# James River Pier Opening



## OrangeCap (Sep 26, 2014)

Work has been killing me. Might be able to get out tonight. Glad to see all the fishing reports. If ya didnt know the james river pier seems like it might finally be opening soon. See ya there. Tight lines!

http://www.dailypress.com/news/newport-news/dp-nws-nn-notebook-0515-20150514-story.html


----------



## fishinbob (May 27, 2011)

I heard someone say it would be open on Sunday.


----------



## goinfishing (Sep 10, 2013)

About time!


----------



## vaheelsfan (May 31, 2006)

Sounds like there's a lot of work left to be done before it's actually finished. I wonder how the construction will affect fishing?


----------



## OrangeCap (Sep 26, 2014)

Had to stop by the shipyard for work today. Stopped by the jrb fishing pier. The guy at the booth said it's done. Opening Saturday. $9 for adults and 6.50 for kids. Not sure he was part of the pier crew so take the info as you will. Looks very thin.


----------



## fishinbob (May 27, 2011)

OrangeCap said:


> Had to stop by the shipyard for work today. Stopped by the jrb fishing pier. The guy at the booth said it's done. Opening Saturday. $9 for adults and 6.50 for kids. Not sure he was part of the pier crew so take the info as you will. Looks very thin.
> 
> View attachment 15277


Thought I heard it was finished Friday. Its good that it will be open this weekend. The price did raise by a dollar, but definitely better than a lot of piers near the ocean front. It does look rather thin. Its always been a crowded pier so hopefully things won't get too congested.


----------



## vaheelsfan (May 31, 2006)

From the article: "The first 900-foot section of the new James River Fishing Pier will open May 22. The next 350 feet of the pier is expected to be finished in August to create a 1,250-foot pier. The city will then collect bids in the spring to extend the pier closer to its original length of 3,000 feet – one of the longest municipal piers in the country." 

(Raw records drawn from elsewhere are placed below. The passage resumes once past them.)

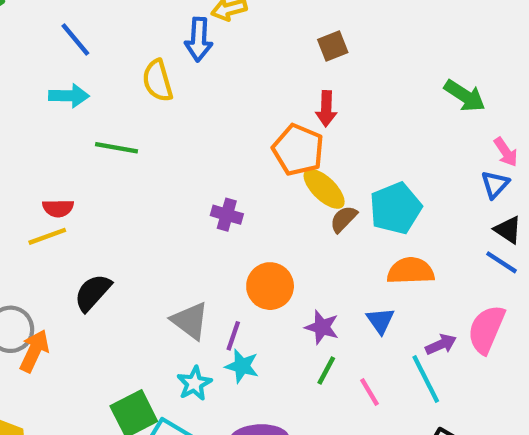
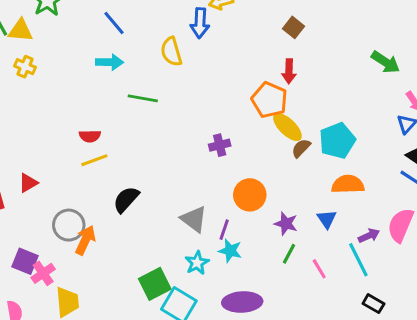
brown square: (333, 46) -> (294, 27), turned -30
red semicircle: (58, 208) -> (90, 136), moved
purple cross: (227, 215) -> (220, 145), turned -30

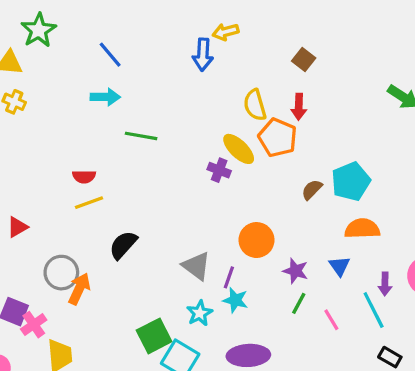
yellow semicircle: (171, 52) -> (255, 105), moved
yellow ellipse: (287, 127) -> (239, 149), moved
purple cross: (220, 145) -> (219, 170), moved, turned 35
purple arrow: (369, 236) -> (385, 284), turned 115

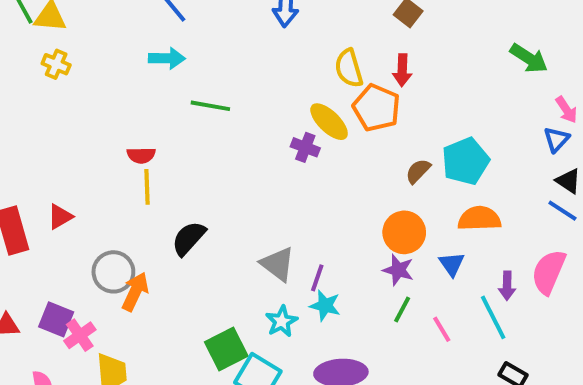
yellow line: (89, 203) -> (147, 187), turned -72
orange circle: (256, 240) -> (404, 232), moved

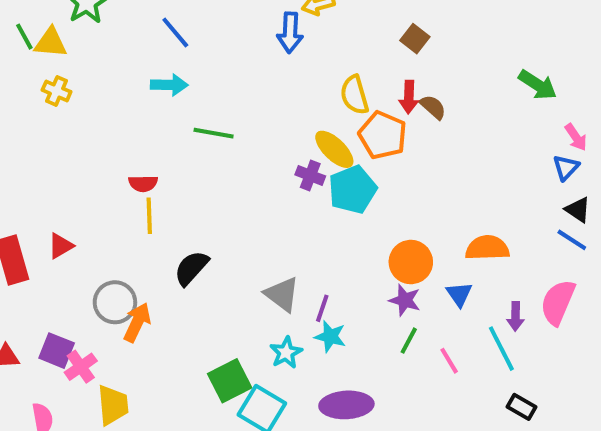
cyan pentagon: (466, 161) -> (352, 190), moved
brown semicircle: (418, 171) -> (433, 107), moved, turned 88

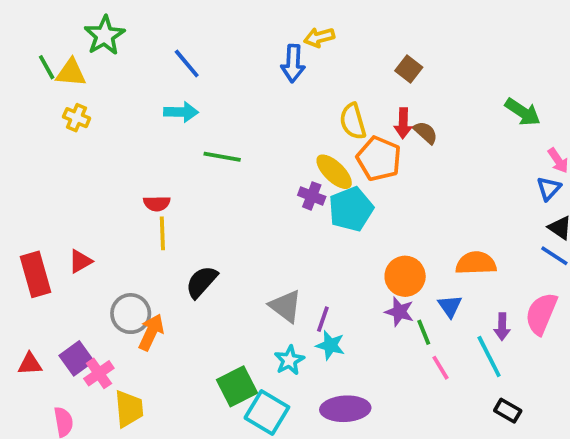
green line: (409, 341) -> (424, 332), moved, turned -50
purple square: (57, 351) -> (77, 358), turned 32

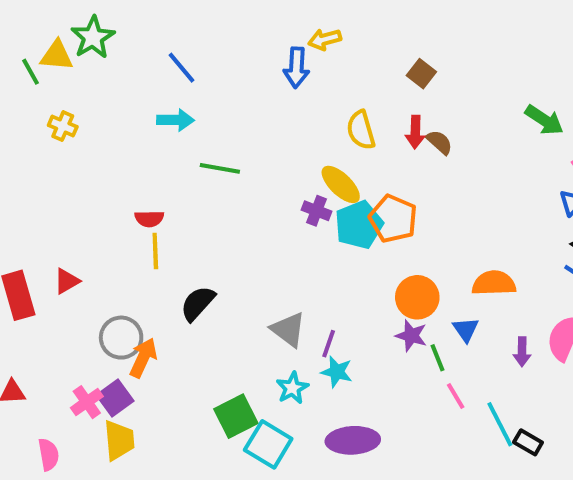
yellow triangle: (71, 73) -> (57, 56), moved
orange pentagon: (379, 159) -> (393, 219), moved
cyan line: (489, 357) -> (500, 424), moved
purple square: (77, 358) -> (115, 398), moved

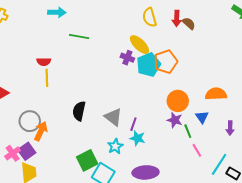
orange pentagon: (393, 219) -> (166, 62), turned 30
black semicircle: (198, 303) -> (79, 111), moved, turned -30
cyan line: (500, 424) -> (219, 164), turned 60

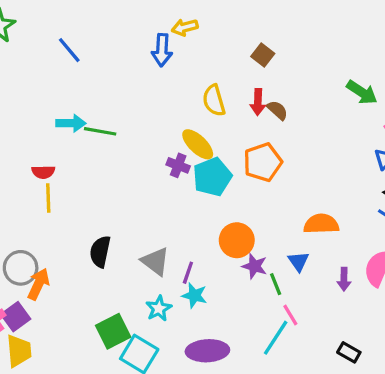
cyan arrow: (57, 12) -> (71, 123), moved
orange pentagon: (166, 62) -> (263, 162), moved
orange circle: (178, 101) -> (237, 240), moved
cyan line: (219, 164) -> (276, 338), moved

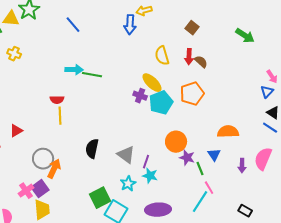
green arrow: (362, 92) -> (245, 36), moved

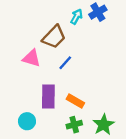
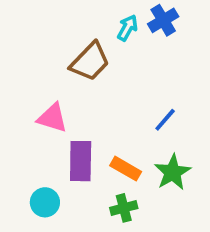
pink triangle: (31, 58) -> (52, 118), moved
blue line: (65, 63) -> (165, 120), moved
green star: (103, 125) -> (173, 172), moved

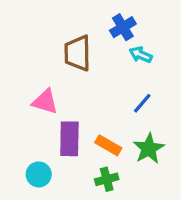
blue cross: (163, 20) -> (123, 27), moved
cyan arrow: (128, 28) -> (141, 55), moved, turned -95
brown trapezoid: (90, 62) -> (78, 53), turned 135

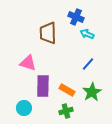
blue cross: (123, 27) -> (76, 17), turned -35

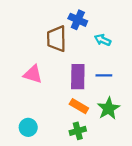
blue cross: (76, 17) -> (78, 20), moved
blue line: (88, 64) -> (104, 75), turned 48
purple rectangle: (43, 86) -> (78, 77), moved

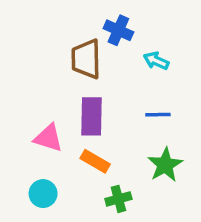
pink triangle: (33, 74) -> (48, 138), moved
purple rectangle: (78, 77) -> (92, 116), moved
orange rectangle: (79, 106) -> (95, 161), moved

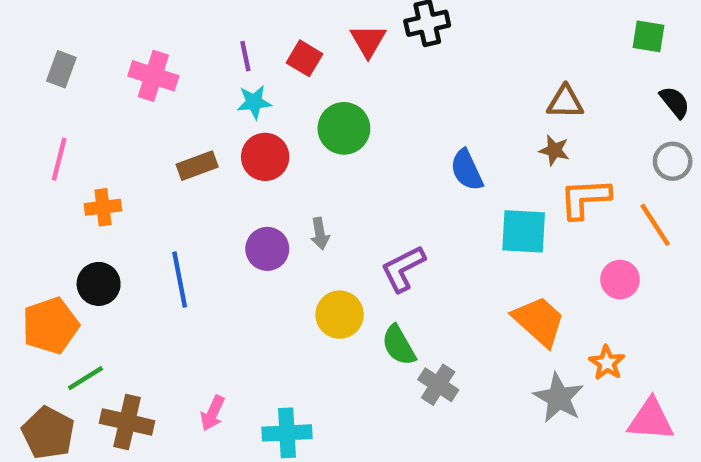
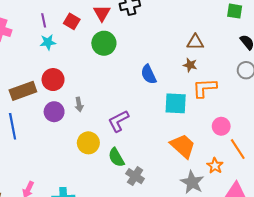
green circle: (344, 128) -> (104, 43), moved
red circle: (265, 157) -> (53, 80), moved
brown rectangle: (197, 166) -> (23, 91), moved, size x1.4
orange line: (655, 225) -> (238, 149), moved

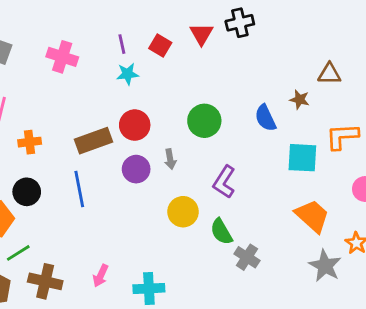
green circle: (104, 43) -> (204, 121), moved
brown star: (190, 65) -> (300, 99), moved
purple L-shape: (118, 121) -> (224, 182), turned -30

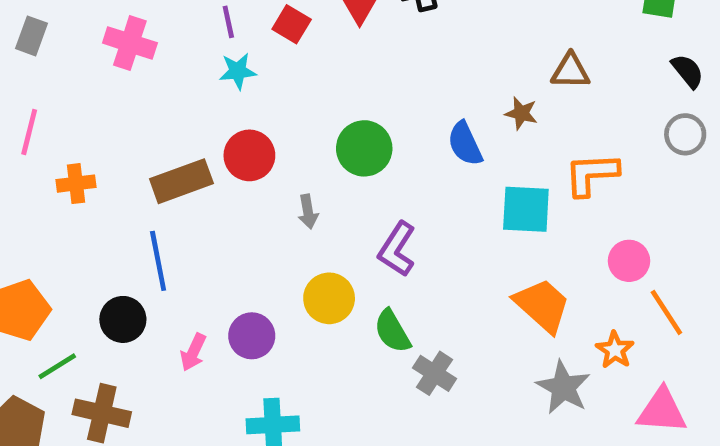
purple circle: (136, 169) -> (252, 336), moved
black circle: (27, 192) -> (123, 319), moved
pink arrow: (101, 276) -> (193, 352), moved

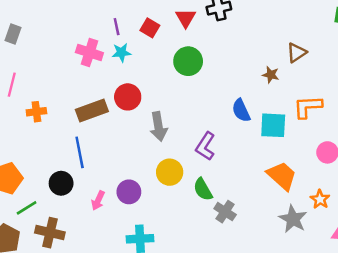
pink cross: (130, 43) -> (89, 53), moved
brown triangle: (570, 71) -> (297, 53), turned -35
blue semicircle: (465, 144) -> (241, 110), moved
green circle: (364, 148) -> (188, 61), moved
gray arrow: (308, 212) -> (158, 127), size x1.6

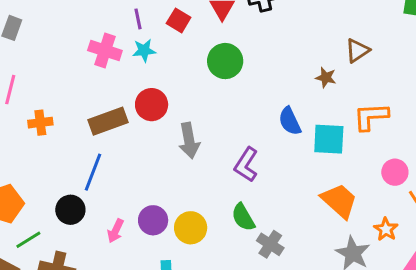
blue line: (80, 152) -> (93, 172), turned 32
yellow circle: (170, 172) -> (191, 228), moved

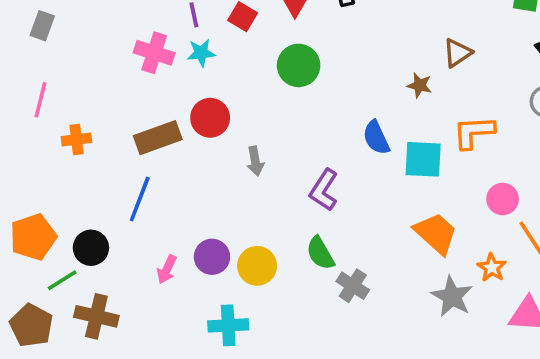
gray arrow: (189, 141) -> (255, 161), size x0.7
black circle: (70, 210) -> (91, 248), moved

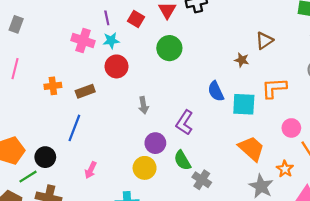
red circle: (210, 118) -> (117, 66), moved
brown rectangle: (158, 138) -> (85, 91), size x0.7
orange cross: (77, 139) -> (53, 86), moved
purple circle: (212, 257) -> (155, 143), moved

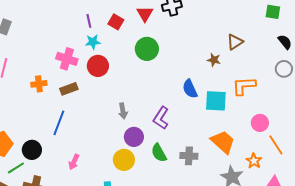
pink cross: (83, 41) -> (67, 59), moved
gray arrow: (143, 105) -> (123, 111), moved
gray cross: (202, 180) -> (189, 156), moved, turned -30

By "done" are they saying that there won't be any more construction until August, or that there will be no more construction at all?


----------



## goinfishing (Sep 10, 2013)

The first part of the pier is done and fishable while the rest will be completed by August is my understanding


----------



## vaheelsfan (May 31, 2006)

Cool, thanks. I probably spent more time on the old JRB than all the other piers I've fished combined.


----------